USUL-U FIKIH İLMİNİ KURDU
İmam Şafiî ilk olarak fıkıh usulünü tedvin etmiş ve bu konuda "Er-Risâle" isimli eserini yazmıştır. İmam`dan önce de usul vardı, fakat sistematize edilmemişti. İmam, fıkıh ilminin kaide, usul ve ölçülerini tarif ederek sistematize etmiştir. İmam-ı Razi: "Mantık ilminde Aristo, aruz ilminde Halil İbn-i Ahmet ne ise, Usül-ü Fıkıhta da İmam Şafii`nin yeri odur" der.
İmam-ı Şafii`nin Irak`taki görüşlerini kapsayan "el-Hucce" ve Mısır`daki görüşlerini kapsayan "el-Ümm" isimli eserlerinin yanı sıra fıkıh ve hadise dair başka eserleri de vardır.
İmam-ı Şafii hazretlerinin rivayet ettiği hadis-i şerifler, Sahih-i Müslim`de, Sünen-i Ebi Davud, Sünen-i Tirmizi, Sünen-i Nesai, Sünen-i İbni Mace ve Sahih-i Buhari`nin ta`likatında yer almıştır.
Günümüzde İmam Şâfiî`nin mezhebi; Mısır, Güney Arabistan, Doğu Afrika, Filistin, Seylan, Endonezya, Cava, Filipinler, Malaya, Mâveraü`n-Nehir Horasan ve Kürdler arasında yaygındır.
VEFATI
İmam Şafii, 820 (hicri 204) yılında Mısır`da mayasıl (basur) hastalığına yakalanmış, Aşırı kan kaybından 54 yaşında vefat etmiş, Karafe kabristanında Mukattana dağının eteğine defnedilmiştir.
İbn-i Uyeyne`ye İmam-ı Şafii`nin vefat haberi ulaşınca; şöyle demiştir: "Eğer o vefat ettiyse, zamanın en faziletlisi vefat etmiştir."

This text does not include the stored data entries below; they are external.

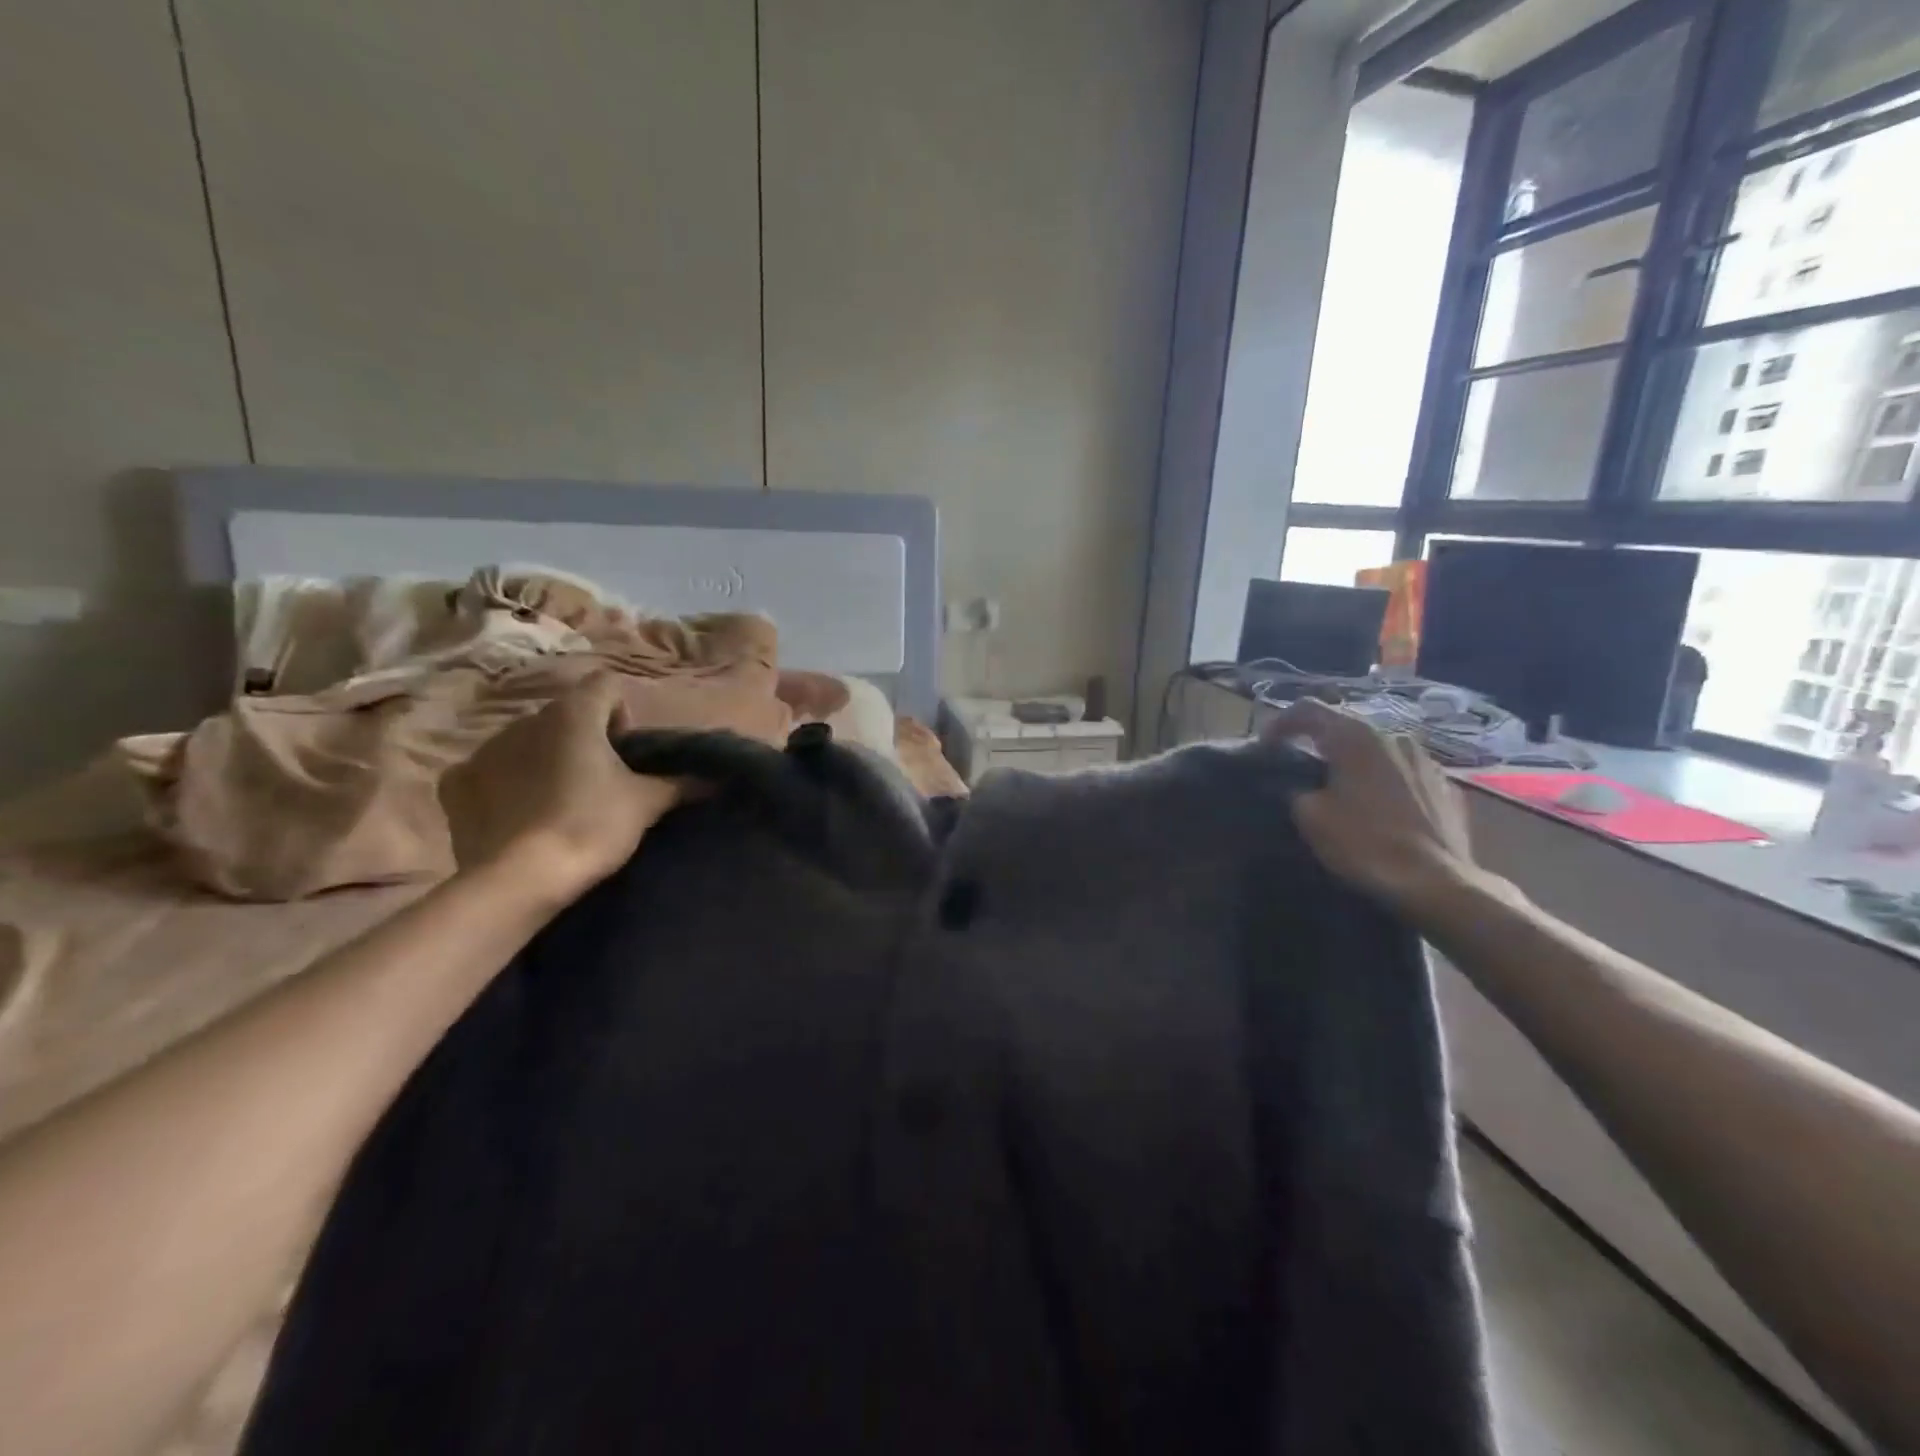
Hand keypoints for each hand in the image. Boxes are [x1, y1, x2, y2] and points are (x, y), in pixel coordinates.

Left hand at [440, 673, 679, 905]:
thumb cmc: (592, 826)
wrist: (521, 880)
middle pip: (565, 714)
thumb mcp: (647, 804)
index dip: (623, 714)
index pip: (606, 685)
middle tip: (601, 782)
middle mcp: (526, 720)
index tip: (628, 753)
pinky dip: (504, 782)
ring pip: (526, 740)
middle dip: (583, 739)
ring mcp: (484, 749)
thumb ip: (679, 783)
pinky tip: (517, 812)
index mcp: (574, 714)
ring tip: (559, 801)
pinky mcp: (456, 784)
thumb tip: (714, 779)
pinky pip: (488, 769)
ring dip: (545, 758)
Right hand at [1264, 699, 1487, 922]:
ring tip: (1342, 790)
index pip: (1308, 709)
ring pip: (1378, 751)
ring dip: (1355, 764)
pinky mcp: (1447, 787)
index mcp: (1356, 736)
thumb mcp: (1310, 816)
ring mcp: (1427, 760)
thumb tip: (1300, 785)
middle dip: (1320, 744)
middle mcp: (1394, 736)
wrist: (1437, 883)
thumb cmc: (1365, 843)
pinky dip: (1384, 783)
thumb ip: (1297, 789)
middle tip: (1300, 768)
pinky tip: (1378, 810)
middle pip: (1346, 728)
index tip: (1265, 746)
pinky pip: (1404, 775)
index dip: (1280, 723)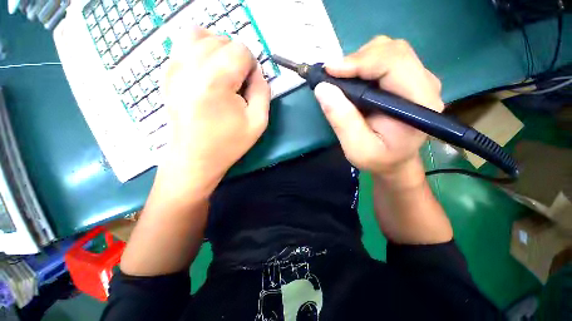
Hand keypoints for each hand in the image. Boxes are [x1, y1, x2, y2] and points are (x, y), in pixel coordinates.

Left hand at [158, 27, 269, 198]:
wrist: (195, 157)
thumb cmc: (229, 143)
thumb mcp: (258, 122)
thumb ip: (263, 91)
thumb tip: (257, 71)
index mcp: (216, 81)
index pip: (240, 50)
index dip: (251, 66)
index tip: (249, 85)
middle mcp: (190, 67)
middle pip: (222, 39)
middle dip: (236, 58)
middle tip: (237, 83)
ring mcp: (174, 68)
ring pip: (200, 34)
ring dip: (218, 49)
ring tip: (223, 72)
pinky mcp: (167, 73)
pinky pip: (182, 43)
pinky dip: (199, 49)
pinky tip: (206, 71)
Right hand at [314, 36, 443, 177]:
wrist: (395, 161)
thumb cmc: (378, 159)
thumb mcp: (356, 148)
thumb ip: (342, 120)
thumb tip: (323, 89)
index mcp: (419, 104)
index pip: (394, 64)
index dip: (360, 62)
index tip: (329, 71)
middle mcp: (425, 85)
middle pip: (393, 51)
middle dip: (358, 59)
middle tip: (332, 77)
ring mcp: (419, 79)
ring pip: (389, 50)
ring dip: (360, 60)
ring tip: (341, 80)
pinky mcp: (409, 79)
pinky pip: (386, 59)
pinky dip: (364, 64)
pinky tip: (353, 80)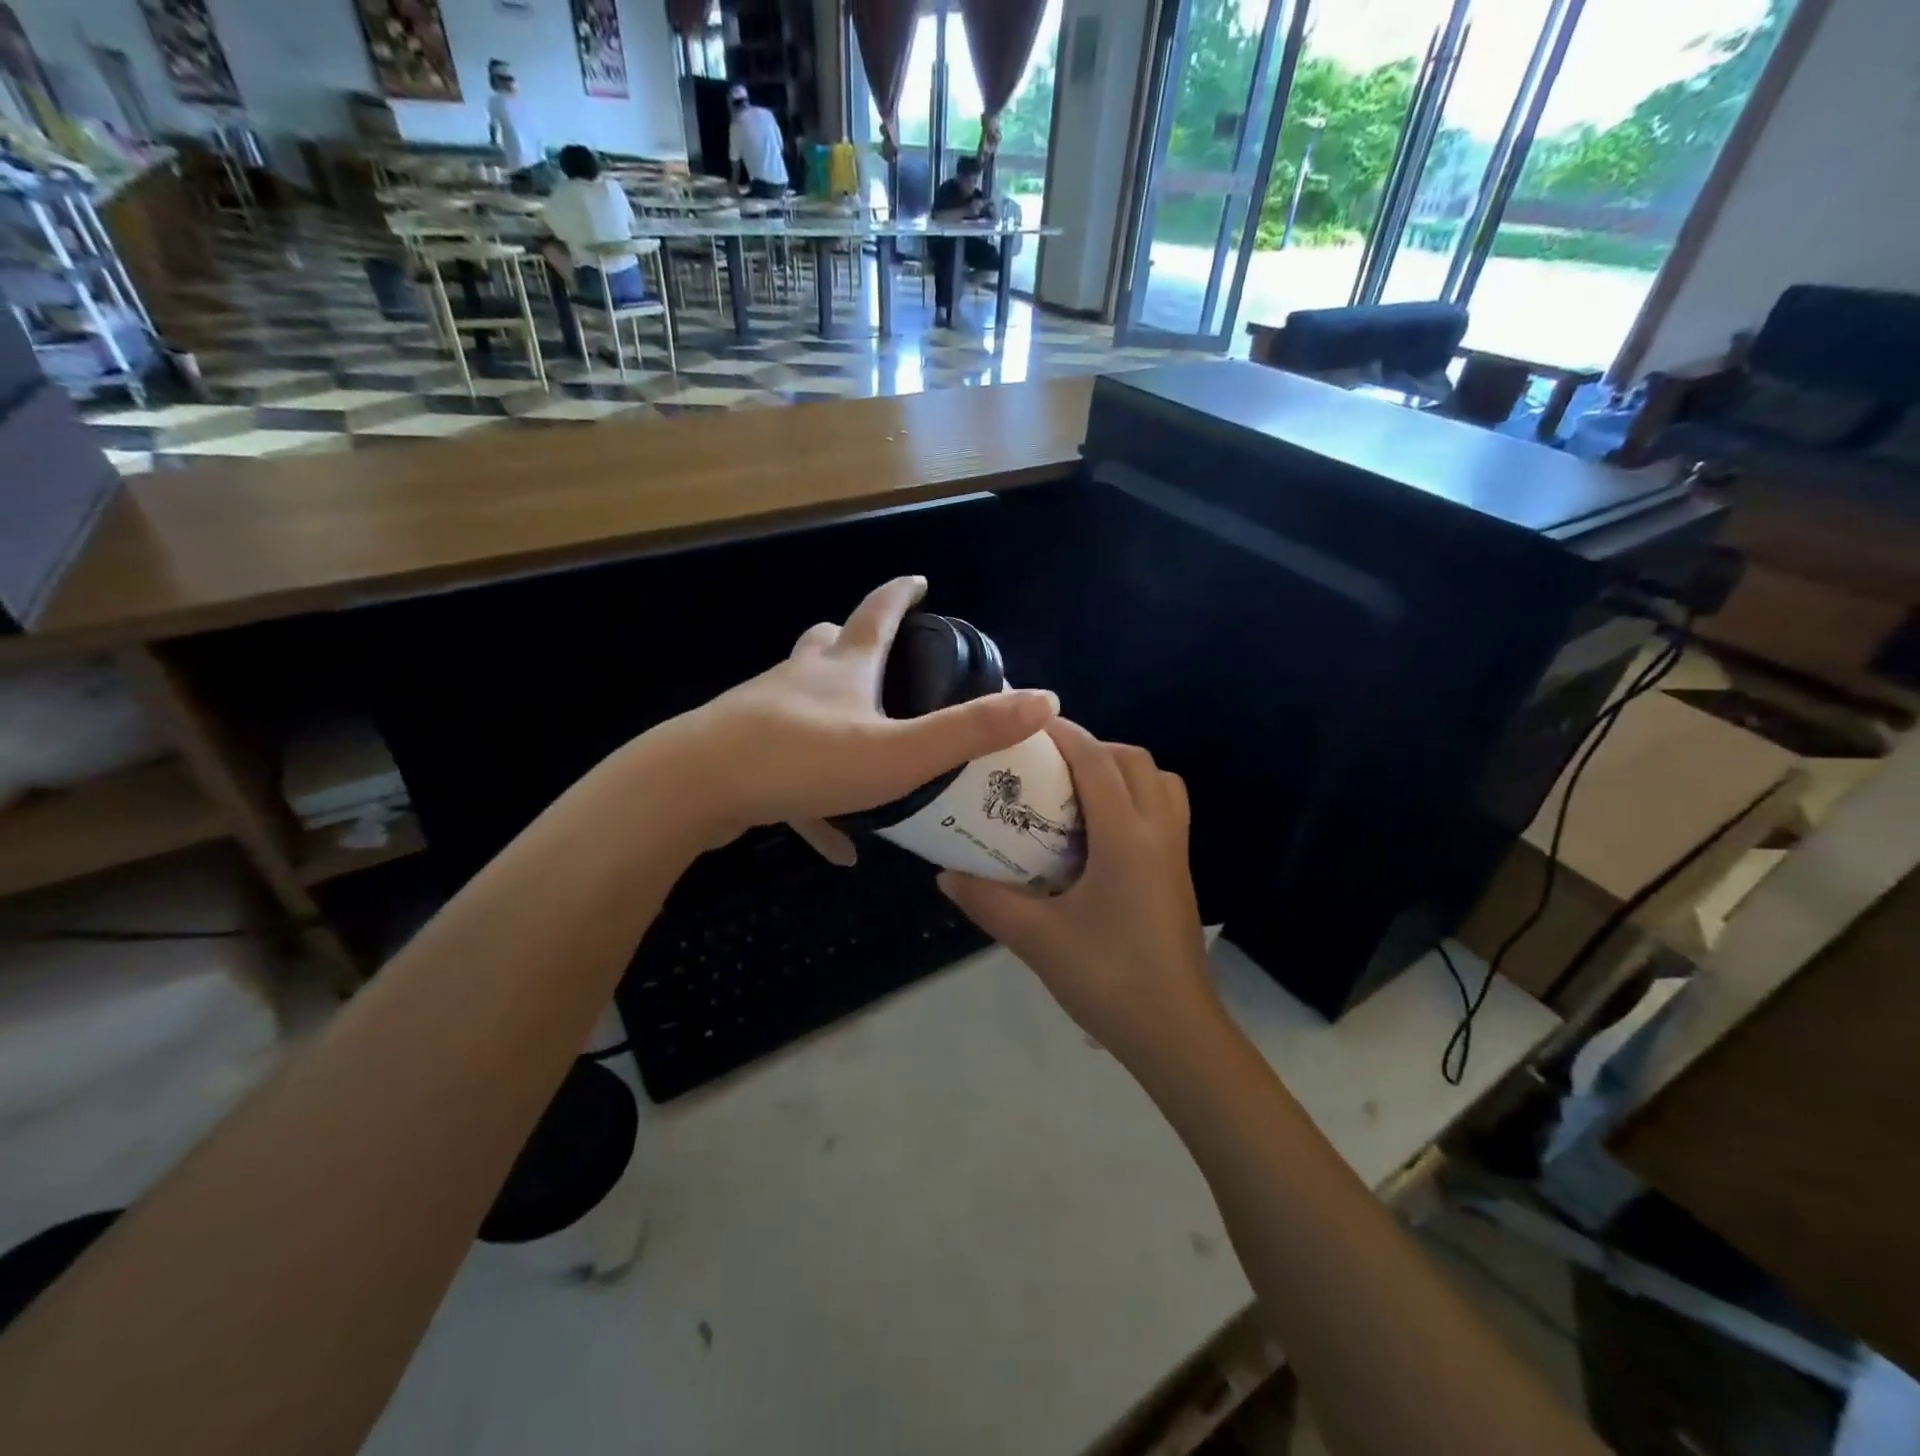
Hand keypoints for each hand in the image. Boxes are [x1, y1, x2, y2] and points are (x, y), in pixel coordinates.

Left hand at [666, 576, 1056, 847]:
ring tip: (860, 748)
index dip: (901, 594)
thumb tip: (1047, 701)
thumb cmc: (804, 761)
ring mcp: (762, 715)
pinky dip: (812, 799)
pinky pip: (785, 774)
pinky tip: (833, 846)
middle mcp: (800, 681)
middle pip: (826, 647)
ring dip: (831, 717)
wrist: (693, 788)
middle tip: (881, 660)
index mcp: (842, 670)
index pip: (877, 614)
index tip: (918, 579)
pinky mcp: (739, 757)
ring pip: (800, 705)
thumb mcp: (899, 753)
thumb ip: (970, 731)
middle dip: (852, 644)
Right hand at [937, 720, 1222, 1070]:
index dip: (1063, 734)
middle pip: (1133, 760)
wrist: (1175, 1034)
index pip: (1097, 761)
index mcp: (1126, 838)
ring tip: (1076, 792)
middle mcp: (1158, 832)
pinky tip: (1099, 833)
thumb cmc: (1107, 980)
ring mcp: (1176, 852)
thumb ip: (987, 901)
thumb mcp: (1037, 941)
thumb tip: (945, 873)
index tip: (1026, 726)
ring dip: (1119, 769)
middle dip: (1091, 747)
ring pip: (1158, 781)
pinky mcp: (1180, 872)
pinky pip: (1165, 808)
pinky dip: (1135, 796)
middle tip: (1046, 766)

İMAM-I ŞAFİİ HAZRETLERİ`NİN KIYMETLİ SÖZ VE NASİHATLERİ
» "Ruhsat ve te`viller ile uğraşan âlimden fayda gelmez."
» "İlim, ezber edilen şey değil, ezber edilen şeyden temin edilen faydadır."
» "Resulullahın ve Ashabının yolunda olmayanı havada uçar görsem, yine doğruluğunu kabul etmem."
» "Dünyayı ve Yaradanını bir arada sevdiğini söyleyen kimse yalancıdır".
» "Sadık dost, arkadaşının hüzün ve sevinçte ortağı olandır."
» "İki kişinin, darıldıktan sonra birbirinin ayıplarını ortaya çıkarması, münafıklık alametidir."
» "Sadık dost, arkadaşının ayıplarını görünce ihtar eder, ifşa etmez."
» "Âlimlerin güzelliği, nefislerini ıslah etmeleridir, ilmin süsü, şüpheli şeylerden sakınmak, yumuşak olup, sertlik göstermemektir."
» "Hizmet edene, hizmet edilir."
» "Sadık dost ve halis kimya az bulunur, hiç arama!"
» "İlim öğrenmek, nafile ibadetten üstündür."
» "İlim öğrenmek için üç şart vardır: Hocanın maharetli, talebenin zeki olması ve uzun zaman."
» "Dünyada en huzursuz kimse, kalbinde hased ve kin taşıyanlardır."
» "Başkalarını senin yanında çekiştiren, senin bulunmadığın yerde de seni çekiştirir."
» "Sırrını saklamasını bilen, işinin hâkimidir."